■ Document passage:
━━━━━━━━━━━━━━━━━━━━━━━━━━━━━━
A deep-dive Edexcel GCSE Business guide to Topic 1.1, Enterprise and entrepreneurship. Covers the dynamic nature of business, risk and reward, the purpose of business activity, adding value, and the role of the entrepreneur, with the exam patterns Edexcel repeats in Paper 1.

Generated by Claude Opus 4.814 min read1BS0 Topic 1.1

Reviewed by: AI editorial process; not yet individually human-reviewed

Jump to a section
  1. What Topic 1.1 actually demands
  2. The dynamic nature of business
  3. Risk and reward
  4. The role of business enterprise and the entrepreneur
  5. The exam patterns Edexcel repeats

What Topic 1.1 actually demands

Enterprise and entrepreneurship opens Theme 1 and sets up the whole course. It rewards precise knowledge of why and how businesses start, the balance of risk and reward, and the role of the entrepreneur, plus the one calculation it introduces: added value. It links forward to spotting a business opportunity (1.2) and putting an idea into practice (1.3).

This guide walks through all three dot points of the topic in specification order, then sets out the exam patterns Edexcel repeats. Each dot point has a matching page with practice questions; this overview ties them together.

The dynamic nature of business

Business is dynamic: it never stands still, so new business ideas keep appearing. New ideas come about because of changes in technology (which make new products possible), changes in what consumers want (tastes and trends move on), and products and services becoming obsolete (out of date, so a replacement is needed). Ideas come about in two ways: as original ideas (completely new) or by adapting an existing product, service or idea (improving it, combining ideas, or selling it in a new place). Most successful start-ups adapt rather than invent from scratch.
━━━━━━━━━━━━━━━━━━━━━━━━━━━━━━
Extracted records:

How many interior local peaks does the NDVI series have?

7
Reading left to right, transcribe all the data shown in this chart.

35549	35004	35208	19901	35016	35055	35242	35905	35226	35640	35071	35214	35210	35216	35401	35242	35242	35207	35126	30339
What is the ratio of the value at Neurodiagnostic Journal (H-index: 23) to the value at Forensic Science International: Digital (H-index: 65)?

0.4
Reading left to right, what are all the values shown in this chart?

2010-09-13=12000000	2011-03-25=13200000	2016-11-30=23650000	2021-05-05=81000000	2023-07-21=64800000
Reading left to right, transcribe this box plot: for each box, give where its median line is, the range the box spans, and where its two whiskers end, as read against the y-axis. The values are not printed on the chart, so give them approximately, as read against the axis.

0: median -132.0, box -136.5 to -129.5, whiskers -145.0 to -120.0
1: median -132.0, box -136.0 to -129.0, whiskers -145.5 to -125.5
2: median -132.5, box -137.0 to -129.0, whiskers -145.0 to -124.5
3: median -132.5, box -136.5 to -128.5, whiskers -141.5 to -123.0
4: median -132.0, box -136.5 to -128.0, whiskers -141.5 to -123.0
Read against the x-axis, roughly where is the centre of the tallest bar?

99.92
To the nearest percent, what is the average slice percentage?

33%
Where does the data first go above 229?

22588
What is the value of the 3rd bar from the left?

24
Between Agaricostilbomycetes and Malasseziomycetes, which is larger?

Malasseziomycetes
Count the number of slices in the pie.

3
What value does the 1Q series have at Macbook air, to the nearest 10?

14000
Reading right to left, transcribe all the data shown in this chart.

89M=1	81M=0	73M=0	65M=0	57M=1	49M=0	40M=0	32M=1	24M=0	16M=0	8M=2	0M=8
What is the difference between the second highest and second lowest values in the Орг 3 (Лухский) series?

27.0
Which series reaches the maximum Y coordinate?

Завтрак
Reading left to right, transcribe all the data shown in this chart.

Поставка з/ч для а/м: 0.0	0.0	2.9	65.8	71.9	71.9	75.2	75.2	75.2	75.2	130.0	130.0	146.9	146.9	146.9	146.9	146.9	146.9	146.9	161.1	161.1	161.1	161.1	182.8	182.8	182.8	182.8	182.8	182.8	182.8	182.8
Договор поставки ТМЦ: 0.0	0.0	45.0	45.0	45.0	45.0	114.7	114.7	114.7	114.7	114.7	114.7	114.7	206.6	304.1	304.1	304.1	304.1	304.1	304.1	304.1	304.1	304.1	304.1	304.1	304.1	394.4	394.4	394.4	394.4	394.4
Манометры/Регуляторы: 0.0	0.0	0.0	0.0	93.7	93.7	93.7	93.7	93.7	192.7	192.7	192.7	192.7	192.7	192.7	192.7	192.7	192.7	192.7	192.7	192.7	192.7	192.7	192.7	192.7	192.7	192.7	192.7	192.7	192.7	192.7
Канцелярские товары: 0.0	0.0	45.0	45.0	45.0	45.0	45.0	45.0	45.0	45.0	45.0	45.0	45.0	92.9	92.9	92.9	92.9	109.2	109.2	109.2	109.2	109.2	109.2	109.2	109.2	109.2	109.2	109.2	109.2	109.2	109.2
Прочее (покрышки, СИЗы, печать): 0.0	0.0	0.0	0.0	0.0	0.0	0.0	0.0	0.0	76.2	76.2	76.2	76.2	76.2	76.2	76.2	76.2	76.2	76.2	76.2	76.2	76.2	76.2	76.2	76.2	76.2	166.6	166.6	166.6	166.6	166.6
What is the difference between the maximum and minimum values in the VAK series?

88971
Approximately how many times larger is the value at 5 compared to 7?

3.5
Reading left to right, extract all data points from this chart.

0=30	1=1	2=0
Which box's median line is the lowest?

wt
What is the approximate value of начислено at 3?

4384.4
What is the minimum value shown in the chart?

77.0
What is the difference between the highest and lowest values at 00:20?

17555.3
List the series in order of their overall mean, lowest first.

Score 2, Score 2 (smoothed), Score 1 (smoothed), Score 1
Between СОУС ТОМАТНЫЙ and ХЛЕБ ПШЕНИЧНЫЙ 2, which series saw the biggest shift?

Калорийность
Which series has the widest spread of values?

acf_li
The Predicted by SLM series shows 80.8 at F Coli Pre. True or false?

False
━━━━━━━━━━━━━━━━━━━━━━━━━━━━━━
■ Your instructions:
Retype the whole guide to Edexcel GCSE Business Topic 1.1 above, word for word.

■ Task solution:
A deep-dive Edexcel GCSE Business guide to Topic 1.1, Enterprise and entrepreneurship. Covers the dynamic nature of business, risk and reward, the purpose of business activity, adding value, and the role of the entrepreneur, with the exam patterns Edexcel repeats in Paper 1.

Generated by Claude Opus 4.814 min read1BS0 Topic 1.1

Reviewed by: AI editorial process; not yet individually human-reviewed

Jump to a section
  1. What Topic 1.1 actually demands
  2. The dynamic nature of business
  3. Risk and reward
  4. The role of business enterprise and the entrepreneur
  5. The exam patterns Edexcel repeats

What Topic 1.1 actually demands

Enterprise and entrepreneurship opens Theme 1 and sets up the whole course. It rewards precise knowledge of why and how businesses start, the balance of risk and reward, and the role of the entrepreneur, plus the one calculation it introduces: added value. It links forward to spotting a business opportunity (1.2) and putting an idea into practice (1.3).

This guide walks through all three dot points of the topic in specification order, then sets out the exam patterns Edexcel repeats. Each dot point has a matching page with practice questions; this overview ties them together.

The dynamic nature of business

Business is dynamic: it never stands still, so new business ideas keep appearing. New ideas come about because of changes in technology (which make new products possible), changes in what consumers want (tastes and trends move on), and products and services becoming obsolete (out of date, so a replacement is needed). Ideas come about in two ways: as original ideas (completely new) or by adapting an existing product, service or idea (improving it, combining ideas, or selling it in a new place). Most successful start-ups adapt rather than invent from scratch.